If you are visiting in the summer months and plan to spend time outside in the gardens, be sure to pack some sunscreen!
Getting to/from Versailles with a Wheelchair
Travelers staying in Paris can reach Chateau Versailles by taxi or train. Taxi fares from downtown Paris will typically cost € 40,00 to € 60,00, depending on time of day and traffic conditions. Wheelchair accessible taxis are readily available, and I used one to get to the palace myself. More information on accessible cabs in Paris and the surrounding area is available here.
To save money, use public transportation. The RER train, line L offers service from the Paris-St. Lazare Train Station to the Versailles-Rive Droite station. Both stations are wheelchair accessible, but wheelchair users will need to request a ramp. This can be done at the station information desks. Rive Droite station is approximately 1.5 km from the palace’s main gate. This is certainly roll-able, but visitors should understand that there is a great deal of distance that can be covered inside of the palace and its gardens. Keep an eye on your power wheelchair’s battery life!
More information on using the Paris public transportation system as a wheelchair user can be found here.
I encountered Versailles often in my studies as a student, both at university and also in grade school. It was great to finally see it firsthand. I was afraid that it would not live up to the hype it received from my teachers and history books.

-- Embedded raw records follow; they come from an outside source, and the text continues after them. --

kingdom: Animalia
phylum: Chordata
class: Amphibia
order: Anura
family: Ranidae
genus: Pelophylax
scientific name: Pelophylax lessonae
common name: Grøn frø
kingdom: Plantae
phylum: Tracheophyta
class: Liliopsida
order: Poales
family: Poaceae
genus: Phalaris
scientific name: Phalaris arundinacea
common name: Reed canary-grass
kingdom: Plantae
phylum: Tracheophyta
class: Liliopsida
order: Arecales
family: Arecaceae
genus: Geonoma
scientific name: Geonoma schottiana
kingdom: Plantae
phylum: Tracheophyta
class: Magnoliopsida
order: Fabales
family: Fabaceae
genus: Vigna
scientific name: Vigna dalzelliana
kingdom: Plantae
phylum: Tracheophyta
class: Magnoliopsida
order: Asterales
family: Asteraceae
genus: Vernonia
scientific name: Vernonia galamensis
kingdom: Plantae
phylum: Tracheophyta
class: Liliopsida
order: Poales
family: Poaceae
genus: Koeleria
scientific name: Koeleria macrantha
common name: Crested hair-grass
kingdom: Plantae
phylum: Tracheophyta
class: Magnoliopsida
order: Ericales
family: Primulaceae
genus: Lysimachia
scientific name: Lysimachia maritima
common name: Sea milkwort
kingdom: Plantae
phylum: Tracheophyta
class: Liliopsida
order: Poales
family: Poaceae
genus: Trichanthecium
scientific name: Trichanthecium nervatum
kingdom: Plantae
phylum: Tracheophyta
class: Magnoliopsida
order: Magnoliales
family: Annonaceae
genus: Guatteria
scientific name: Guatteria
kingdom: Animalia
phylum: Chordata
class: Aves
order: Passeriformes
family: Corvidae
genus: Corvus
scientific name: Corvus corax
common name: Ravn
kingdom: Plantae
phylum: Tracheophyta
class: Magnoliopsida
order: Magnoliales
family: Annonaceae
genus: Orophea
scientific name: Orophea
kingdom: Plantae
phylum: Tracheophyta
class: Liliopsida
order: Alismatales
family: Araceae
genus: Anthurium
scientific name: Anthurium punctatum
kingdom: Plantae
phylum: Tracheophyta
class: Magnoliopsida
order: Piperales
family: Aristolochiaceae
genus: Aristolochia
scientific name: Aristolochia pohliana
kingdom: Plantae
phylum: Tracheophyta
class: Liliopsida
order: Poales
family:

As you can see from the photographs here – it did. I was especially pleased that the property was so wheelchair accessible. Elevators allowed me to access the different levels, and the only obstacle was the crowds. A visit to this historic chateau is definitely worth your time – regardless of your level of physical ability. I had a wonderful time, was able to “nerd out” a bit, and will be hard-pressed to find a more luxurious palace tour anywhere in the world.